New Zealand has a bad history of cases of campylobacteriosis, our most common notifiable disease.
Havelock North’s recent gastric illness outbreak was a sharp reminder of the importance of a safe and sanitary food and water supply. Thousands of residents succumbed to campylobacteriosis – a nasty gastrointestinal illness that causes muscle pain, headaches, fever, diarrhoea and abdominal pain – from the town’s contaminated water.
New Zealand has a bad history of cases of campylobacteriosis, our most common notifiable disease. Rates peaked in 2003, at 396 reported cases per 100,000 population, earning the country the title of “campylobacter capital of the world”. Poultry-related exposure was estimated to cause more than half of the cases at that time, with rates noticeably declining from 2007 after the introduction of both regulatory and voluntary measures for the poultry industry.

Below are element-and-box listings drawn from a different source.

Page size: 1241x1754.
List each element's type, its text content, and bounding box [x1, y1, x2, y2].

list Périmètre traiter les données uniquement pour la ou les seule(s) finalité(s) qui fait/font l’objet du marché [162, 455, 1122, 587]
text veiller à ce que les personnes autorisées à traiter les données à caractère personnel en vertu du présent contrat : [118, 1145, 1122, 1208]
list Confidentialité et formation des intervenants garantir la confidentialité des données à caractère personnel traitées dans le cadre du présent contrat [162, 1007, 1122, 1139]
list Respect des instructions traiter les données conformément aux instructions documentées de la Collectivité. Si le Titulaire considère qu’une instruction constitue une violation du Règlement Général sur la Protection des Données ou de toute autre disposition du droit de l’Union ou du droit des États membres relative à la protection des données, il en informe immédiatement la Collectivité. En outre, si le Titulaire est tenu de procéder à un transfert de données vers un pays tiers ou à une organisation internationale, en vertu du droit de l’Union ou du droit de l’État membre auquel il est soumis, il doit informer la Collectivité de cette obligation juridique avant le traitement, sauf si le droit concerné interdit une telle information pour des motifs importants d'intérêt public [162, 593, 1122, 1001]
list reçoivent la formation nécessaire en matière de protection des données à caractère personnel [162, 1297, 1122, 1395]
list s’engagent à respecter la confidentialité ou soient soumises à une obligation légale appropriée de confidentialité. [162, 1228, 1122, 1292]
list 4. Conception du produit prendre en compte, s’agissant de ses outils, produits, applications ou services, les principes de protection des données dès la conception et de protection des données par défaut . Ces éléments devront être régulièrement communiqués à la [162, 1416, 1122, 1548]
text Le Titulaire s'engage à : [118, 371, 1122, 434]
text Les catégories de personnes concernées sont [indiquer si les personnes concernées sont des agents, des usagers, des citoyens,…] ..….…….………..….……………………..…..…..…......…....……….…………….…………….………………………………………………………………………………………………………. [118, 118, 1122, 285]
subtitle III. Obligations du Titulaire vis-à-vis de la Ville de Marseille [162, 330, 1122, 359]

Although the 2015 rate was a markedly better 135 cases per 100,000, it is still 1.5-3 times as high as the rates in Australia (94 per 100,000 in 2013), England and Wales. As the Havelock North crisis highlights, the illness can be caused by untreated drinking water, as well as through contact with recreational water, farm animals, faecal matter or infected people or by the consumption of contaminated food from retail premises.
Responsibility for making sure the food we buy and eat is safe falls on the entire food industry. However, the Ministry for Primary Industries (MPI) is in charge of the food-safety system to ensure everyone plays their part in preventing food-borne illnesses.
On the frontline are MPI’s food-safety officers, including Amanda Swafford and Tui Shadbolt, who enforce the Food Act 2014. Their job is to investigate non-compliance and complaints regarding food safety and suitability, whether it’s a case of foreign objects found in a food product or following up on a food-borne illness outbreak. “Our primary objective is to protect public health,” says Swafford.
When lots of people contract a food-borne illness or report an illness associated with a food premises, the local district health board will investigate. If warranted, matters will be referred to MPI for further digging.
A recent case involved several members of a family group who were diagnosed with campylobacteriosis after a function at a venue, with a pie implicated as a possible cause. Shadbolt’s inquiries revealed that the venue manager was away during food preparations for the event and a staff member had prepared the pie. That person had decided not to precook the chicken filling, she says.
The next day, another staff member was on duty and thought she was merely required to reheat the pie, not fully cook it, so when it was served “it wasn’t heated to the right temperature”. It was a case of a simple miscommunication leading to several sick customers.
For most food-business owners, the realisation that their error caused customers to fall ill is devastating, says Shadbolt. “Food professionals aren’t in the business to make people sick.”
Your dining companions can also make you sick. Noroviruses, a group of highly contagious and hardy viruses that cause stomach upsets, can readily spread from one person to another. Norovirus outbreaks are one of the most common issues food-safety officers deal with, says Shadbolt.
“Often people come to an event sick. Because it’s a family function, they don’t want to miss out.” When fellow guests subsequently fall ill with gastrointestinal symptoms, complaints about the food venue are often lodged, only for public-health investigators to discover an infectious guest had sparked the outbreak.
“We then give advice to food premises about how to decontaminate after there’s been illness introduced by a guest,” says Shadbolt.
The recommendation for anyone with a stomach upset is to stay home and avoid preparing food for other people. In that way we can all play a part in helping to drive down our food-borne illness statistics.